Mnemosyne models agent memory as a knowledge graph built from reinforcement-learning primitives. This guide explains the mental model you need before working with the library.

The Three Memory Types

Mnemosyne draws from cognitive science's distinction between memory systems:

Episodic Memory

Raw records of experience. Each episode is a sequence of observation-action pairs the agent collected during a session. Episodic nodes store what happened, when, and in what order.

Think of these as a logbook: "User asked about Tokyo, I suggested dates."

Semantic Memory

Factual knowledge distilled from episodes -- "knowing that." When an episode closes, the structuring pipeline extracts propositions like "The user prefers 2-week trips" or "Tokyo has cherry blossoms in March."

Each semantic node carries:

  • A proposition (the fact itself)
  • A confidence score
  • An embedding for similarity search

During extraction, the LLM also produces concept labels for each fact. These become separate Tag nodes linked to the semantic node, acting as concept indices.

Procedural Memory

Prescriptive knowledge extracted from episodes -- "knowing how." These are reusable instructions with conditions and expected outcomes: "When the user asks about a destination, first check their travel dates."

Each procedural node carries:

  • A condition (when to apply it)
  • An instruction (what to do)
  • An expected outcome (what should happen)

During extraction, the LLM also infers an intent label. This becomes a separate Intent node linked to the procedural node, grouping related procedures by goal.

Episodes and Trajectories

An episode is the unit of experience collection. You open one by starting a session, feed it observation-action pairs, and close it when the interaction is done.

Within an episode, Mnemosyne automatically detects trajectory boundaries using embedding similarity. When consecutive observations are semantically different enough (cosine similarity drops below 0.75), a new trajectory begins. Each trajectory represents a coherent subsequence of steps that share a common intent.

Episode
 |-- Trajectory 1 (steps 1-5, about trip planning)
 |-- Trajectory 2 (steps 6-9, about hotel booking)
 |-- Trajectory 3 (steps 10-12, about visa requirements)

Knowledge extraction runs per-trajectory, so the system produces focused, coherent facts and instructions rather than jumbled cross-topic extractions.

Extraction can be further tuned with extraction profiles that steer the LLM toward domain-specific knowledge (e.g., prioritizing error patterns for coding, or factual claims for research).

The Knowledge Graph

All extracted knowledge lives in a directed graph with seven node types:

Node TypeRole
EpisodicRaw observation-action-reward tuples
SemanticFactual propositions
ProceduralGoal-directed instructions
SubgoalDecomposed objectives linking related knowledge
SourceProvenance links back to original episode steps
TagConcept indices linking related semantic nodes
IntentGoal abstractions linking related procedural nodes

Nodes are connected by bidirectional links and indexed by type, tag, and subgoal for efficient traversal.

Routing Nodes

Tags and Intents are routing nodes -- they don't carry knowledge themselves but connect related knowledge nodes. When you recall memory, the retrieval pipeline hops through routing nodes to discover relevant neighbors:

Tag("travel planning") --> Semantic("user prefers 2-week trips")
                       --> Semantic("Tokyo has cherry blossoms in March")
                       --> Semantic("user has a Japan Rail Pass")

Value Functions

Every node accumulates metadata over its lifetime:

  • Recency -- when it was last accessed
  • Frequency -- how often it's been accessed
  • Reward -- cumulative quality signal from trajectory returns

During retrieval, the value function combines cosine relevance with these signals to score each node:

score = relevance * recency_factor * frequency_factor * reward_factor

This means frequently-accessed, recently-used, high-quality knowledge ranks higher than stale, rarely-used nodes -- even if raw embedding similarity is similar.

Changesets

All mutations to the knowledge graph happen through changesets -- batched lists of nodes and links to add. Changesets are applied atomically, so the graph is always in a consistent state.

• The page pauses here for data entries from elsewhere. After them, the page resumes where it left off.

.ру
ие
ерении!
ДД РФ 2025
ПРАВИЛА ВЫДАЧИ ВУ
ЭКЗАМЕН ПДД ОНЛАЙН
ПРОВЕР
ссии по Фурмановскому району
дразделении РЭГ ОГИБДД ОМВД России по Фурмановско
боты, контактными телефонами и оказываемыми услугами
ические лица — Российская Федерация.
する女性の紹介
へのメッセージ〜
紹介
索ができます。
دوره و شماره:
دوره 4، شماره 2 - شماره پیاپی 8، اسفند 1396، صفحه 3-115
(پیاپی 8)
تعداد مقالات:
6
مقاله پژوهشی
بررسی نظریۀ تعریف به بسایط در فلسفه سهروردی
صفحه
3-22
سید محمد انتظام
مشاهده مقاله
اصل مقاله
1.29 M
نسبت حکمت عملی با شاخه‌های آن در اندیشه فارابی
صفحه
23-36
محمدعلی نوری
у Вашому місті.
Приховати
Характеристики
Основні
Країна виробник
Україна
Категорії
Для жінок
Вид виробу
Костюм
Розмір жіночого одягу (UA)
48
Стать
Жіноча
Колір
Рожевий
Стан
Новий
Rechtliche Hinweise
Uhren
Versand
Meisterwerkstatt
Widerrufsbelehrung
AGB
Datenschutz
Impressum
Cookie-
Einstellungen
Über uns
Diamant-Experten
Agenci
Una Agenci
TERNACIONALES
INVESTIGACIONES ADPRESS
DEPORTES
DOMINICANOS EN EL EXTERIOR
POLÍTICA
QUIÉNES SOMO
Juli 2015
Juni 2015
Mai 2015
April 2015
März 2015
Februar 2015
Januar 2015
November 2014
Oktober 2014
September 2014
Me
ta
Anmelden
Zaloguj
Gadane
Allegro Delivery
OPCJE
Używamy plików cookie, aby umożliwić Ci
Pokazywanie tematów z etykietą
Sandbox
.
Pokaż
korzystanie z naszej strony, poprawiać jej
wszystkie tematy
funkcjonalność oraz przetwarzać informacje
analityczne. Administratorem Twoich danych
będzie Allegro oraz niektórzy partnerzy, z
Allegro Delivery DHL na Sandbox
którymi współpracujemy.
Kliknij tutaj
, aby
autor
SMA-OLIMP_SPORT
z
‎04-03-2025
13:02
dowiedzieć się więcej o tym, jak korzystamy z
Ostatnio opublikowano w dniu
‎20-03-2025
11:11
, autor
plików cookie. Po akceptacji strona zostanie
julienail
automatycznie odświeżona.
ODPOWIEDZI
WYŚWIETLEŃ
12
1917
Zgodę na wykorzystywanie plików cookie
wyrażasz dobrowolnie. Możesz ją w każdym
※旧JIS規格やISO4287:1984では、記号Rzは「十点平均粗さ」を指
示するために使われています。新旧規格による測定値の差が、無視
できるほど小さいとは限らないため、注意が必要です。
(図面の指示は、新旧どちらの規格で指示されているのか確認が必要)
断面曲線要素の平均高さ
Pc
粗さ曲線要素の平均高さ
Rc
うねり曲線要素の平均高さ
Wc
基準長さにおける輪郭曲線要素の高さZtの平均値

The structuring pipeline produces a changeset per episode. Sessions hold the changeset in a :ready state until you call commit/1, at which point it's applied to the graph backend.

Graph Backends

The GraphBackend behaviour abstracts persistence. The built-in InMemory backend stores nodes in Erlang maps with optional DETS persistence. Custom backends can push to external databases like Postgres with pgvector.

All backends implement the same 10-callback interface, so switching backends doesn't change application code.